In 2013, former Florida Gov. Rick Scott filed the current complaint against Georgia. Scott, now a U.S. senator, said the litigation was necessary “to stop Georgia’s unchecked and growing consumption of water" because it was threatening oyster beds and commercial fishing in Apalachicola Bay, in Florida's Panhandle region.

Gov. Ron DeSantis allowed the case to continue after he took office in January 2019. He didn't comment on the special master's report.

Since Florida filed the case more than six years ago, the state had spent $63.4 million through October of last year, according to the Department of Environmental Protection, whose attorneys are participating in the case along with other agencies.

Georgia had spent about $47.5 million on legal fees and related expenses as of Nov. 6, according to the Georgia Attorney General's office.

On Monday, Franklin County seafood workers in Florida's panhandle filed a friend-of-the-court brief supporting the state's suit, saying that their interests and livelihoods should also be considered in the case because Georgia's use of upstream water is causing salinity harmful to oysters.

"We’re not saying Georgia should not be able to use the water. We’re just asking that it take only its fair share," the Franklin County Seafood Workers Association's brief said. "A decree equitably apportioning the waters would return flows to the minimum levels under which the bay has historically been productive, while leaving plenty of water for Georgia itself."

The National Audubon Society, Defenders of Wildlife, Florida Wildlife Federation, and Apalachicola Riverkeeper are expected to file their own amicus brief supporting Florida's position by May 4, according to court records.

In December, Special Master Kelly said Florida pointed to harm in the oyster fishery collapse, but he didn't find that Georgia caused that harm by "clear and convincing evidence."

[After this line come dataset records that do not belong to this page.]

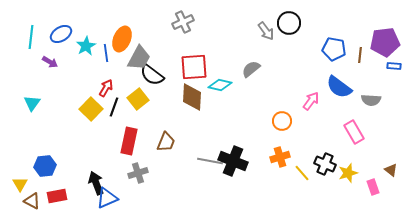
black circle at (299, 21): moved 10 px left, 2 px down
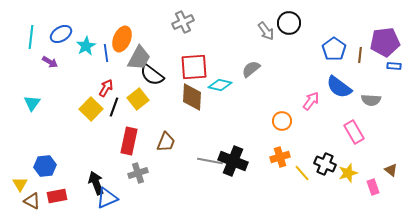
blue pentagon at (334, 49): rotated 25 degrees clockwise
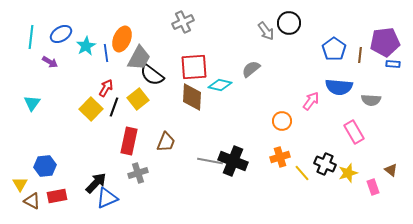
blue rectangle at (394, 66): moved 1 px left, 2 px up
blue semicircle at (339, 87): rotated 32 degrees counterclockwise
black arrow at (96, 183): rotated 65 degrees clockwise
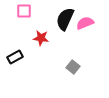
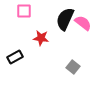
pink semicircle: moved 2 px left; rotated 60 degrees clockwise
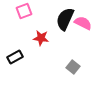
pink square: rotated 21 degrees counterclockwise
pink semicircle: rotated 12 degrees counterclockwise
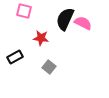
pink square: rotated 35 degrees clockwise
gray square: moved 24 px left
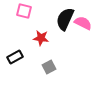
gray square: rotated 24 degrees clockwise
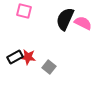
red star: moved 13 px left, 19 px down
gray square: rotated 24 degrees counterclockwise
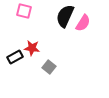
black semicircle: moved 3 px up
pink semicircle: rotated 96 degrees clockwise
red star: moved 4 px right, 9 px up
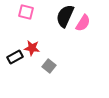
pink square: moved 2 px right, 1 px down
gray square: moved 1 px up
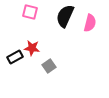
pink square: moved 4 px right
pink semicircle: moved 7 px right; rotated 18 degrees counterclockwise
gray square: rotated 16 degrees clockwise
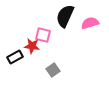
pink square: moved 13 px right, 23 px down
pink semicircle: rotated 120 degrees counterclockwise
red star: moved 2 px up
gray square: moved 4 px right, 4 px down
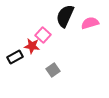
pink square: rotated 28 degrees clockwise
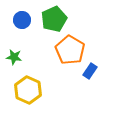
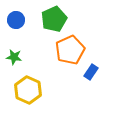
blue circle: moved 6 px left
orange pentagon: rotated 16 degrees clockwise
blue rectangle: moved 1 px right, 1 px down
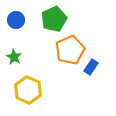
green star: rotated 21 degrees clockwise
blue rectangle: moved 5 px up
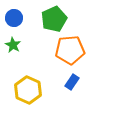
blue circle: moved 2 px left, 2 px up
orange pentagon: rotated 20 degrees clockwise
green star: moved 1 px left, 12 px up
blue rectangle: moved 19 px left, 15 px down
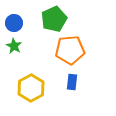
blue circle: moved 5 px down
green star: moved 1 px right, 1 px down
blue rectangle: rotated 28 degrees counterclockwise
yellow hexagon: moved 3 px right, 2 px up; rotated 8 degrees clockwise
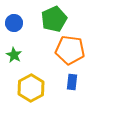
green star: moved 9 px down
orange pentagon: rotated 12 degrees clockwise
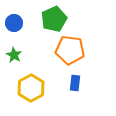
blue rectangle: moved 3 px right, 1 px down
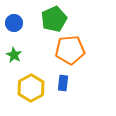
orange pentagon: rotated 12 degrees counterclockwise
blue rectangle: moved 12 px left
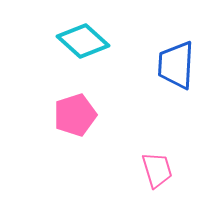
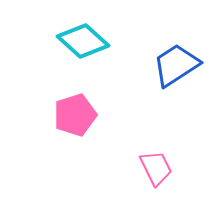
blue trapezoid: rotated 54 degrees clockwise
pink trapezoid: moved 1 px left, 2 px up; rotated 9 degrees counterclockwise
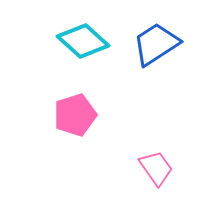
blue trapezoid: moved 20 px left, 21 px up
pink trapezoid: rotated 9 degrees counterclockwise
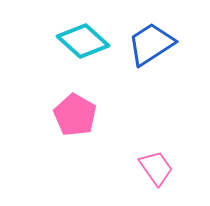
blue trapezoid: moved 5 px left
pink pentagon: rotated 24 degrees counterclockwise
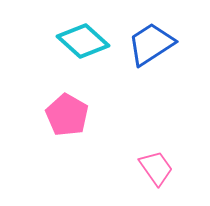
pink pentagon: moved 8 px left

“Although Georgia’s use of the Flint and Chattahoochee Rivers has increased since the 1970s, Georgia’s use is not unreasonable or inequitable," Kelly concluded.

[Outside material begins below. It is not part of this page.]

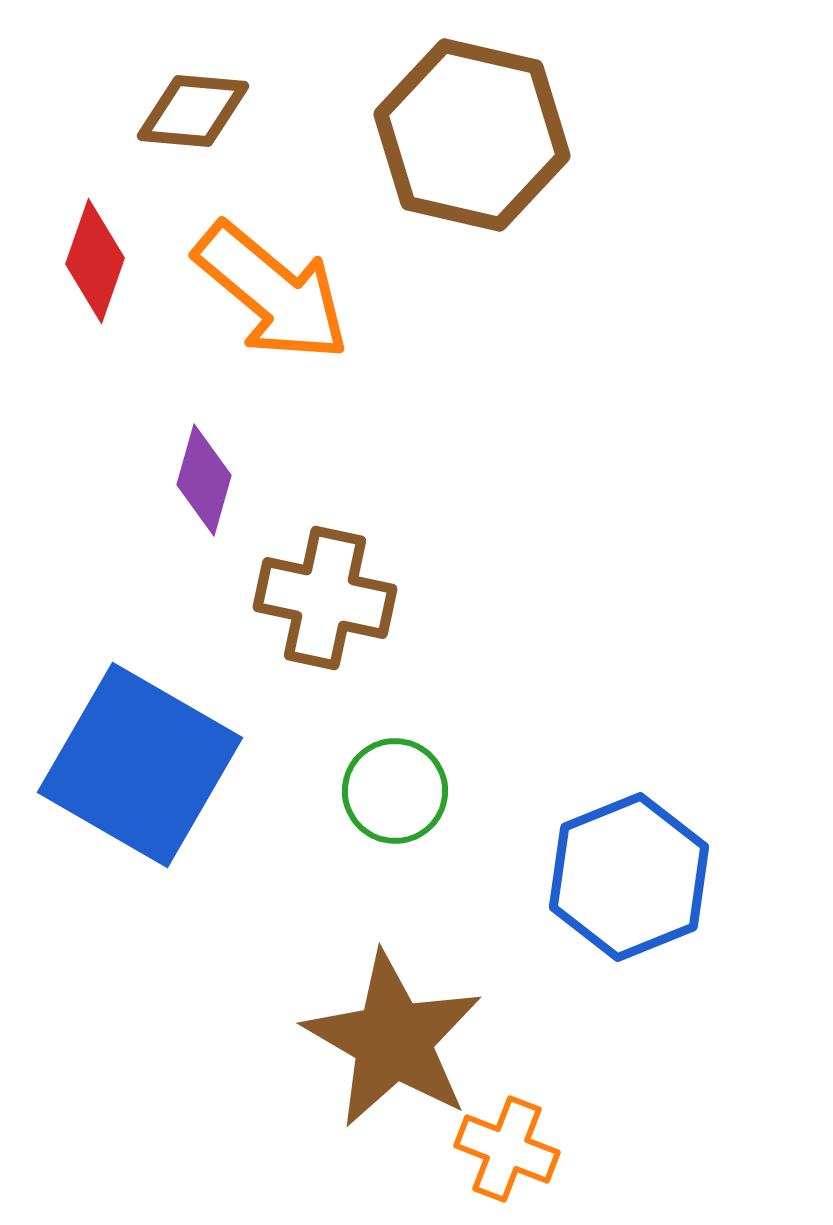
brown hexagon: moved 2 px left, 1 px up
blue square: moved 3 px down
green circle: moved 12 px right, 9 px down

At the time, Florida Agriculture Commissioner Nikki Fried said she was disappointed with the ruling and that state agencies should "continue fighting to hold Georgia accountable for its water use and to explore all legal options.”

"Georgia’s unchecked disruption of our shared waters in the Apalachicola River has devastated Florida’s oyster industry," Fried said.

Like leaders in other states, Florida and Georgia's Republican governors are dealing with the novel coronavirus that causes COVID-19, and formulating plans for reopening their economies.

The Florida Department of Health reported 26,660 cases of the virus on Monday, with 789 deaths. The Georgia Department of Public Health reported 18,947 people had tested positive, while 733 had died.